Kurumlar ve web sitelerinin korkulu rüyası olan DDoS (Dağıtık Hizmet Engelleme) saldırıları, iş dünyasına her geçen gün daha fazla zarar veriyor. Sunucuların tüm hizmetlerine yönelik anlık ciddi bir yoğunluk oluşturan bu saldırılar, internet sitelerine en büyük zararı veren saldırı sistemlerinin başında geliyor. Türkiye’de şirketlerin teknolojiye açılan penceresi olan ITserv’e göre bu saldırılara karşı erken önlem almak mümkün.

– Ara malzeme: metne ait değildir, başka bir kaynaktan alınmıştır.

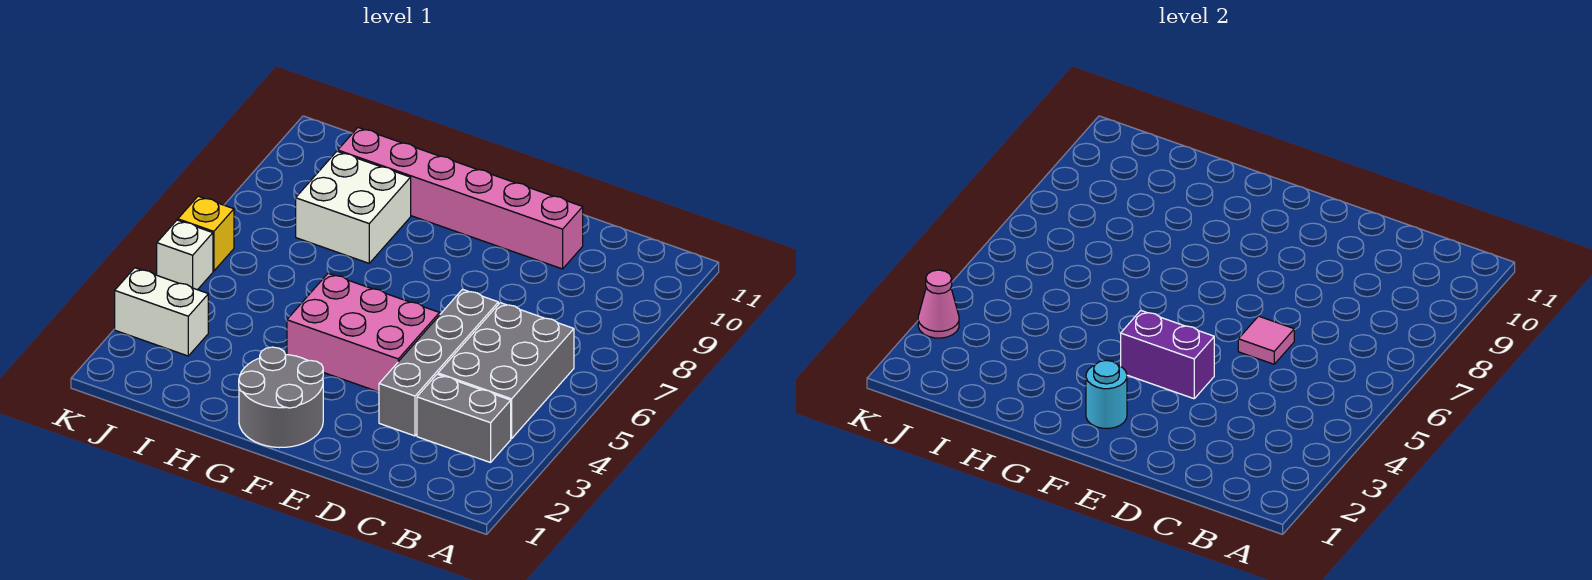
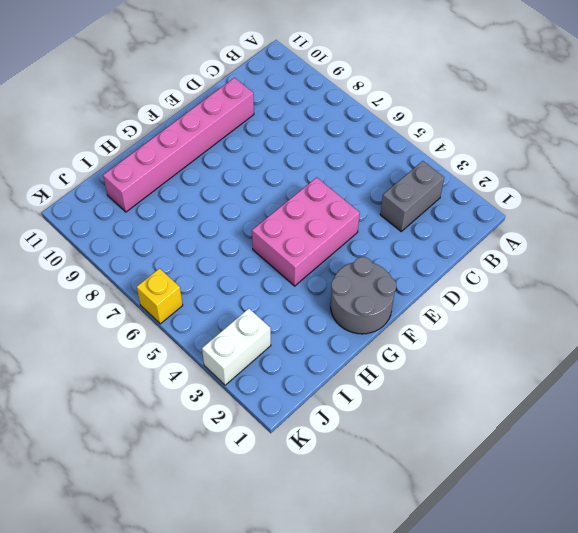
none -> grey 2x3 brick [438,303,574,439]
none -> grey 1x4 brick [379,289,498,436]
none -> white 2x2 brick [296,151,411,263]

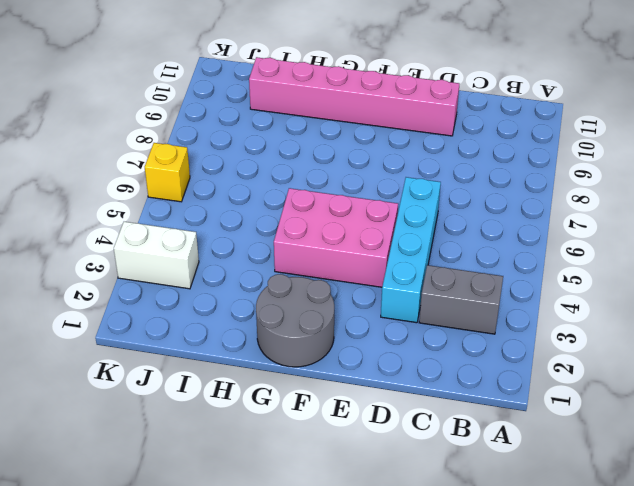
cyan 1x4 brick [381,177,441,323] -> grey 1x4 brick [379,289,498,436]
none -> grey 2x3 brick [438,303,574,439]
none -> white 2x2 brick [296,151,411,263]
none -> white 1x1 brick [157,220,213,290]

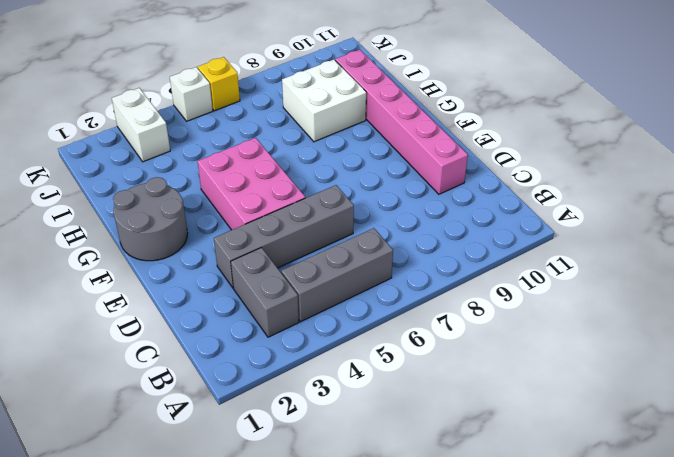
grey 1x3 brick [281,228,393,322] -> grey 2x3 brick [438,303,574,439]
none -> pink 1x1 tile [1238,316,1294,364]
none -> purple 1x2 brick [1121,311,1214,399]
none -> cyan 1x1 round brick [1086,360,1127,429]

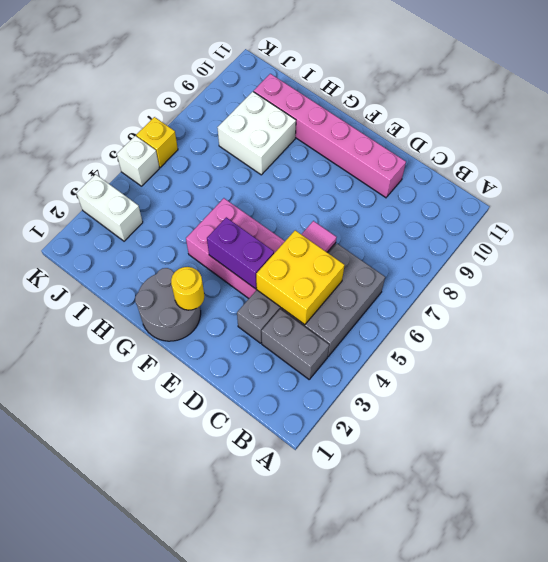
yellow 2x2 brick [256,230,345,325] -> none
yellow 1x1 round brick [171,267,204,310] -> cyan 1x1 round brick [1086,360,1127,429]
none -> pink 1x1 cone [918,270,959,338]

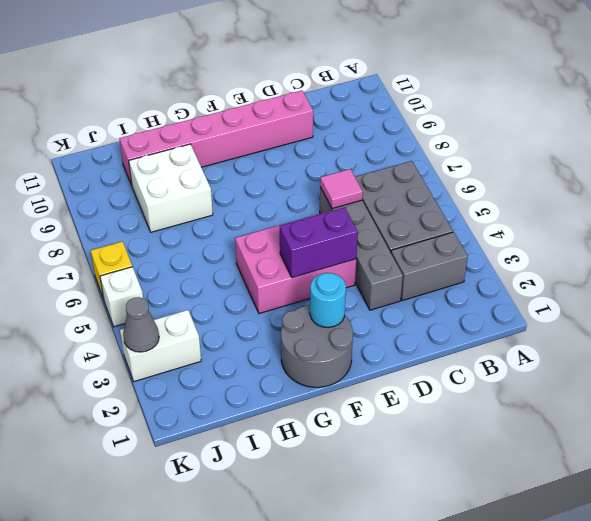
grey 1x1 cone [123,297,159,352] -> pink 1x1 cone [918,270,959,338]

DDoS, sunucu sistemlerini tam olarak kilitliyor ve kısa süre içerisinde çok ciddi sorunlar yaratıyor. Bu saldırıların her geçen gün daha geniş kitlelerce tanınmaya başlaması da ne kadar büyük tehlike olduğunu gösteriyor. ITserv, söz konusu saldırıların belirtilerini ve kurumların alabileceği önlemleri şöyle açıklıyor:
Saldırı nasıl anlaşılıyor?
DDoS saldırıları, internet sitelerinin bir anda ciddi şekilde ağırlaşmasına neden oluyor. Sunucu kaynak tüketimindeki anlık yığılmalar, veri yüklemelerinde yığılma ve uzun süreli hizmet kesintileri de önemli göstergeler oluyor.
DDoS’tan nasıl korunmalı?
Hedef sistemlere gönderilen paketler ilk olarak router’dan geçiyor ve diğer sistemlere iletiliyor. Bu özelliğiyle router’lar üzerinden alınacak önlemler saldırının ilk andan karşılanması açısından oldukça önemli. Bir diğer uygulama ise güvenlik duvarı düzeyinde alınabilecek önlemler. Bu önlemlerin başında da ‘rate limiting’ özelliğinin kullanılması geliyor. Eğer ilgili cihaz bu özelliği destekliyor ise rate limiting ile belirli bir IP adresinden gelecek olan maksimum paket sayısı belirlenerek, maksimum değeri aşan IP’lerin engellenmesi sağlanıyor.
Bireysel kullanıcılar ne yapmalı?
Bireysel kullanıcılar açısından bakıldığında ise sistem güncellemelerinin zamanında ve eksiksiz yapılması, anti virüs programları kullanılması, güvenlik duvarının aktif biçimde kullanılması, güvenli e-posta trafiği için gereken filtrelerin kullanılması ve spam trafiğin engellenmesi gibi basit önlemlerin alınmasında yarar var.